[Supplied data — start]

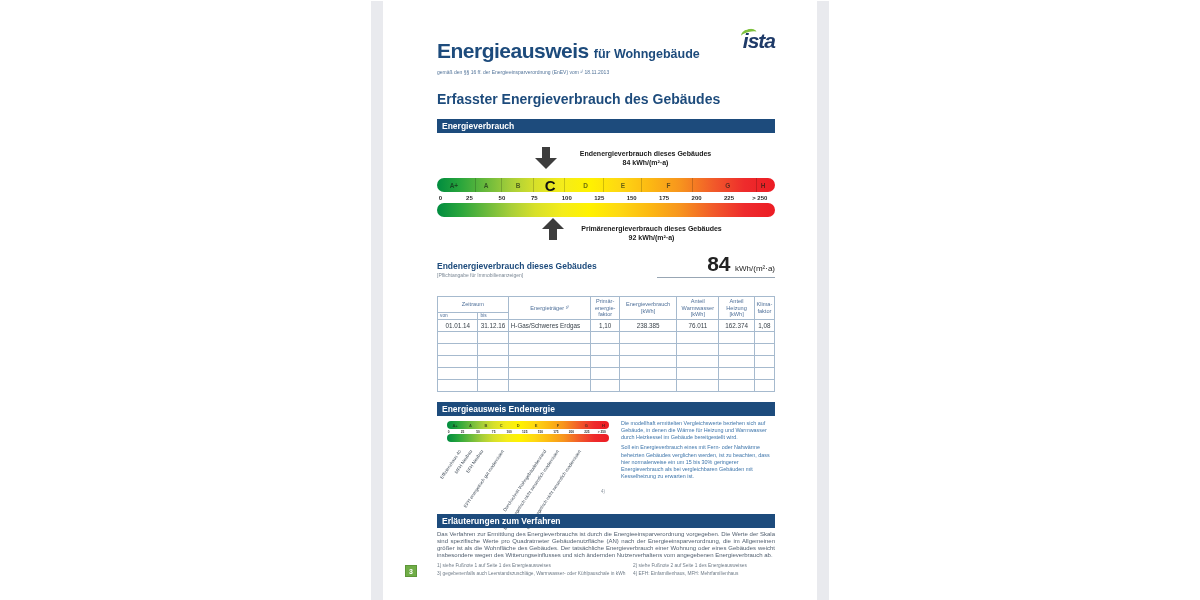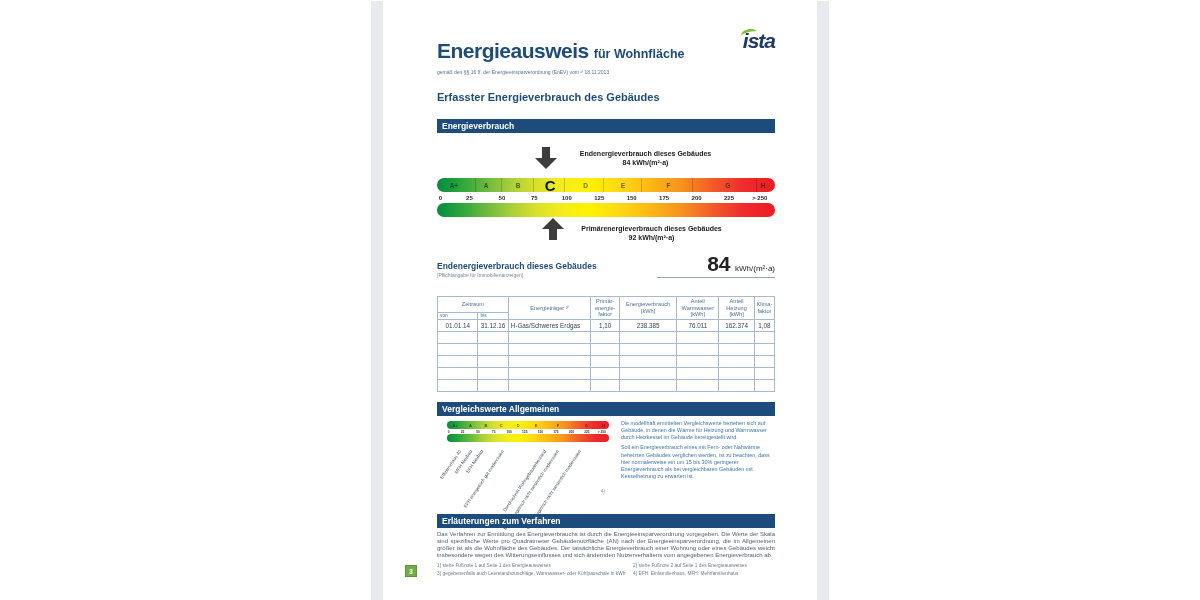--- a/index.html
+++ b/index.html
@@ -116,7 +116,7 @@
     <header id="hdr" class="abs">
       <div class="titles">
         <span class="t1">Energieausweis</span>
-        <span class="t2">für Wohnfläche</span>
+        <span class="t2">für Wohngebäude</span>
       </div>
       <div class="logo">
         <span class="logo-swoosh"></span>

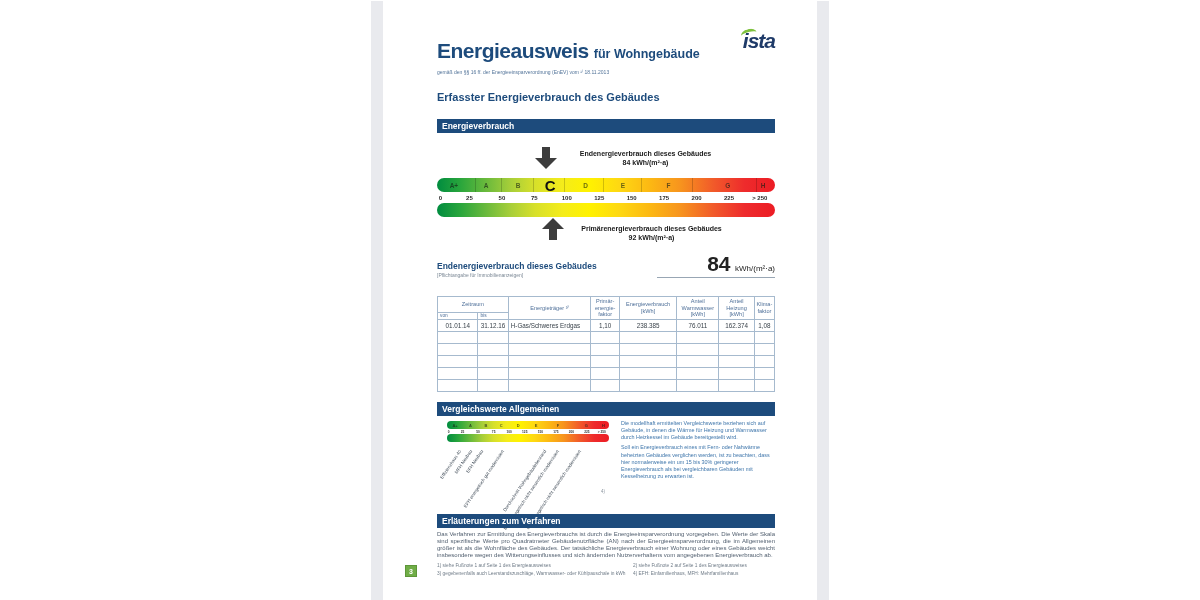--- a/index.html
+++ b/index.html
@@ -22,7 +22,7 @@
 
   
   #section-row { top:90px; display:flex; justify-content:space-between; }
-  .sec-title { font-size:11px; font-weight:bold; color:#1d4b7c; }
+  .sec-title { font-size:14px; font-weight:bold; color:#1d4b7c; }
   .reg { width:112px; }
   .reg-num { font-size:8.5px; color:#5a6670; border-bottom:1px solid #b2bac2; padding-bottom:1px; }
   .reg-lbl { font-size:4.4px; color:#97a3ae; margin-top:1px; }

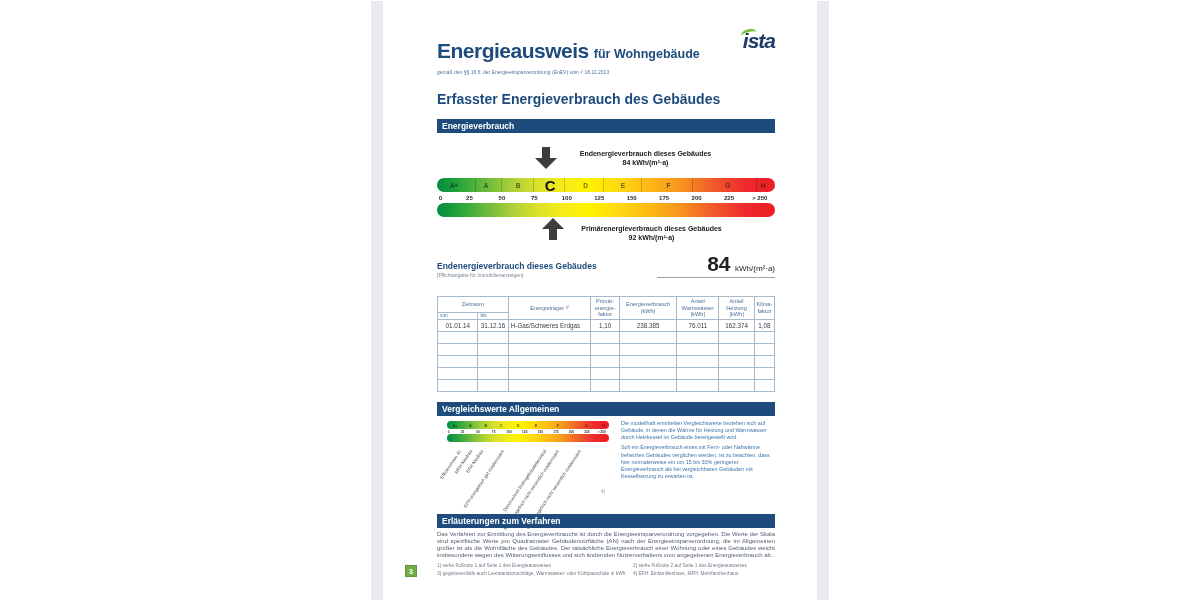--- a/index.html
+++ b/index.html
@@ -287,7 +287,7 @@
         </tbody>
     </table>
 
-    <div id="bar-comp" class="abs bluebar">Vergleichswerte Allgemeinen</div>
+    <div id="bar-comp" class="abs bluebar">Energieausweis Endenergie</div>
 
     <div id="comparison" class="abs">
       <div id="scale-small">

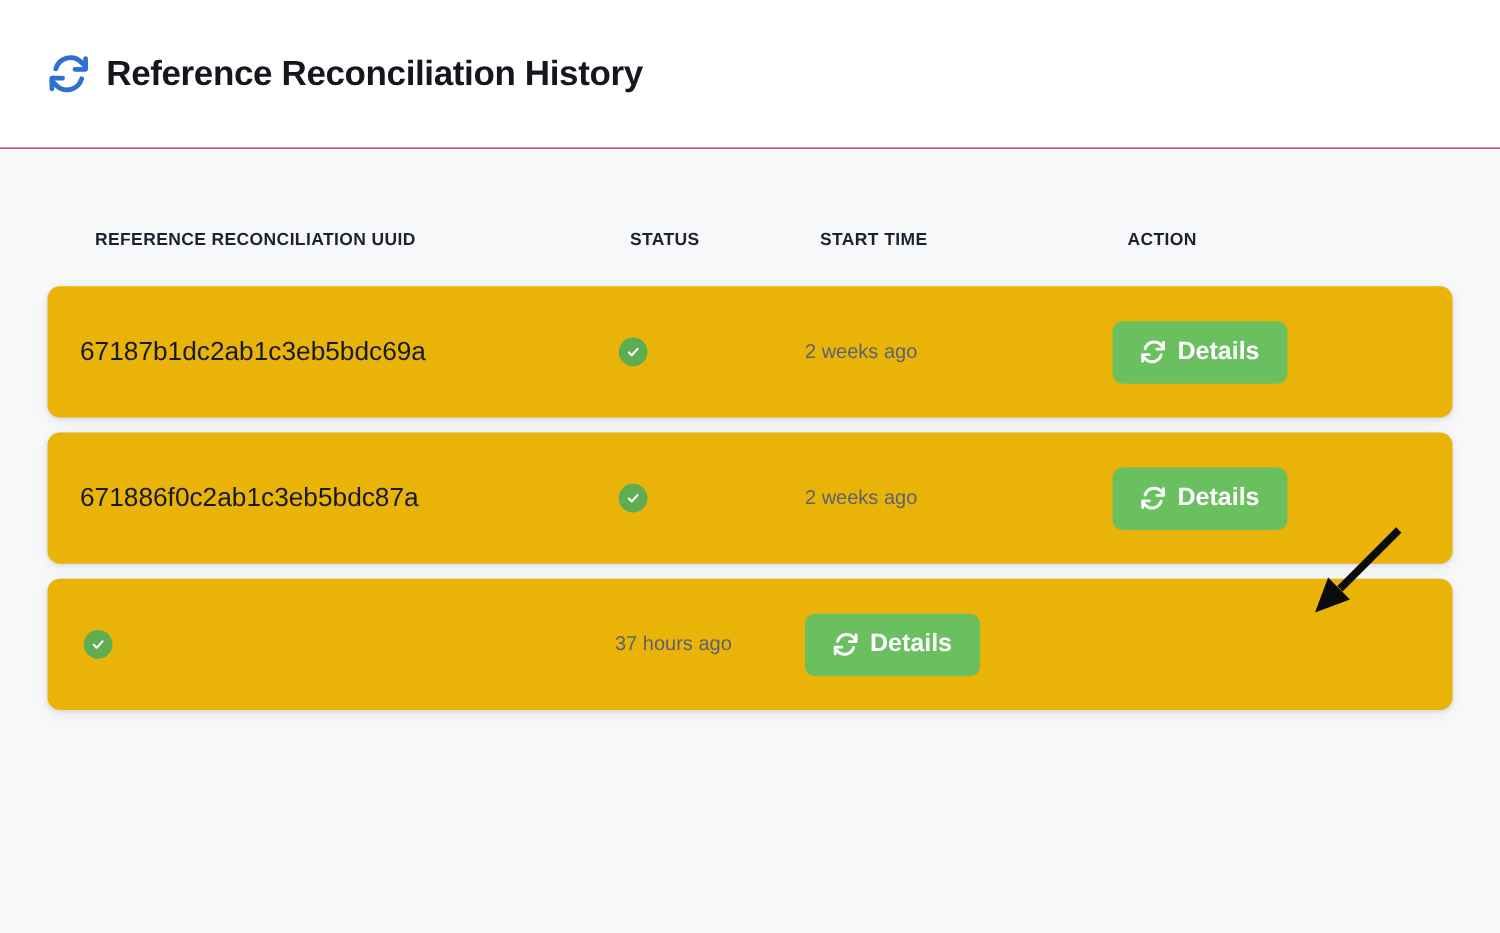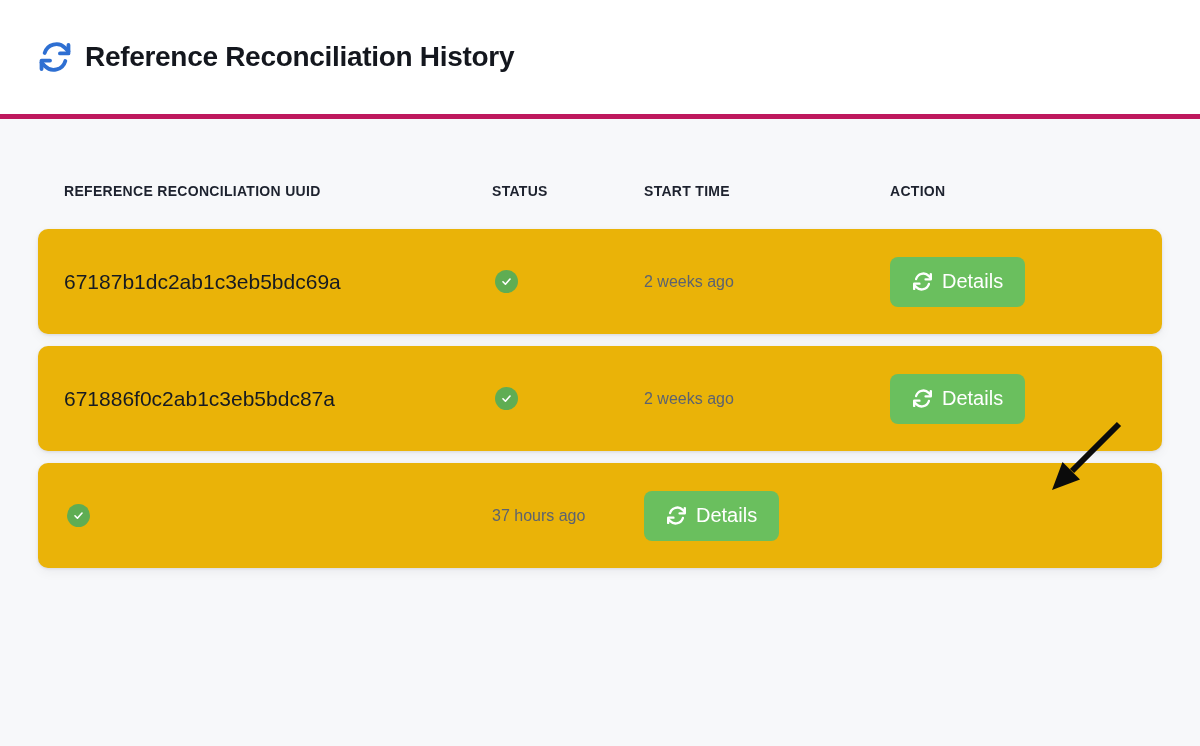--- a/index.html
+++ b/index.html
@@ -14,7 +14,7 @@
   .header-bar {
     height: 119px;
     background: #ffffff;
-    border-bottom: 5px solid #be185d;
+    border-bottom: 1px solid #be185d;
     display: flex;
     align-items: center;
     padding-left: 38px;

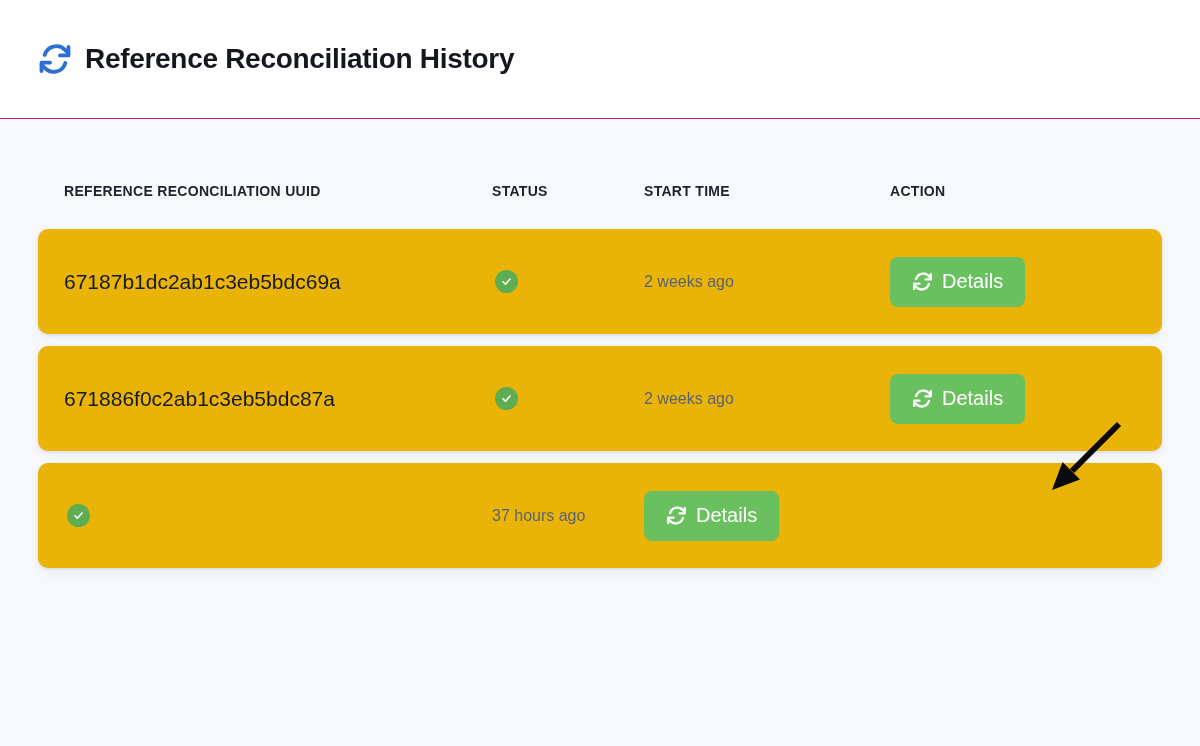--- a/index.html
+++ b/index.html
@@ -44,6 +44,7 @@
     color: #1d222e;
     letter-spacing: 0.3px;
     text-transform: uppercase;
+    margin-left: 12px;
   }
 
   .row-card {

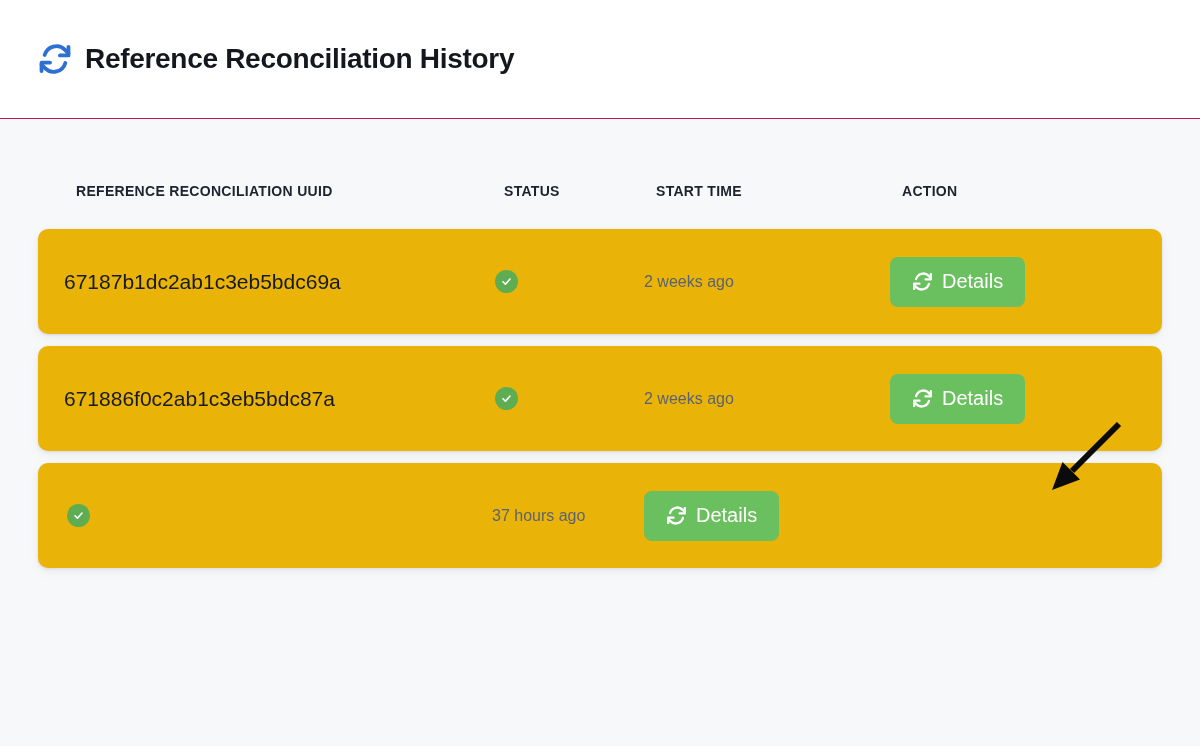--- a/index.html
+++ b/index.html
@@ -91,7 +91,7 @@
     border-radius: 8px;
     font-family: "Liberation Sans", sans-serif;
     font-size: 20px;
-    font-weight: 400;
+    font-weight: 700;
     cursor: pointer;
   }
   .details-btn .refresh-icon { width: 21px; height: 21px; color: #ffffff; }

[Supplied data — finish]

- **What is needed**
Please print all of the records above exactly, omitting each picture.

- **Expected answer**
--- a/index.html
+++ b/index.html
@@ -116,7 +116,7 @@
     <header id="hdr" class="abs">
       <div class="titles">
         <span class="t1">Energieausweis</span>
-        <span class="t2">für Wohnfläche</span>
+        <span class="t2">für Wohngebäude</span>
       </div>
       <div class="logo">
         <span class="logo-swoosh"></span>

--- a/index.html
+++ b/index.html
@@ -22,7 +22,7 @@
 
   
   #section-row { top:90px; display:flex; justify-content:space-between; }
-  .sec-title { font-size:11px; font-weight:bold; color:#1d4b7c; }
+  .sec-title { font-size:14px; font-weight:bold; color:#1d4b7c; }
   .reg { width:112px; }
   .reg-num { font-size:8.5px; color:#5a6670; border-bottom:1px solid #b2bac2; padding-bottom:1px; }
   .reg-lbl { font-size:4.4px; color:#97a3ae; margin-top:1px; }

--- a/index.html
+++ b/index.html
@@ -287,7 +287,7 @@
         </tbody>
     </table>
 
-    <div id="bar-comp" class="abs bluebar">Vergleichswerte Allgemeinen</div>
+    <div id="bar-comp" class="abs bluebar">Energieausweis Endenergie</div>
 
     <div id="comparison" class="abs">
       <div id="scale-small">

--- a/index.html
+++ b/index.html
@@ -14,7 +14,7 @@
   .header-bar {
     height: 119px;
     background: #ffffff;
-    border-bottom: 5px solid #be185d;
+    border-bottom: 1px solid #be185d;
     display: flex;
     align-items: center;
     padding-left: 38px;

--- a/index.html
+++ b/index.html
@@ -44,6 +44,7 @@
     color: #1d222e;
     letter-spacing: 0.3px;
     text-transform: uppercase;
+    margin-left: 12px;
   }
 
   .row-card {

--- a/index.html
+++ b/index.html
@@ -91,7 +91,7 @@
     border-radius: 8px;
     font-family: "Liberation Sans", sans-serif;
     font-size: 20px;
-    font-weight: 400;
+    font-weight: 700;
     cursor: pointer;
   }
   .details-btn .refresh-icon { width: 21px; height: 21px; color: #ffffff; }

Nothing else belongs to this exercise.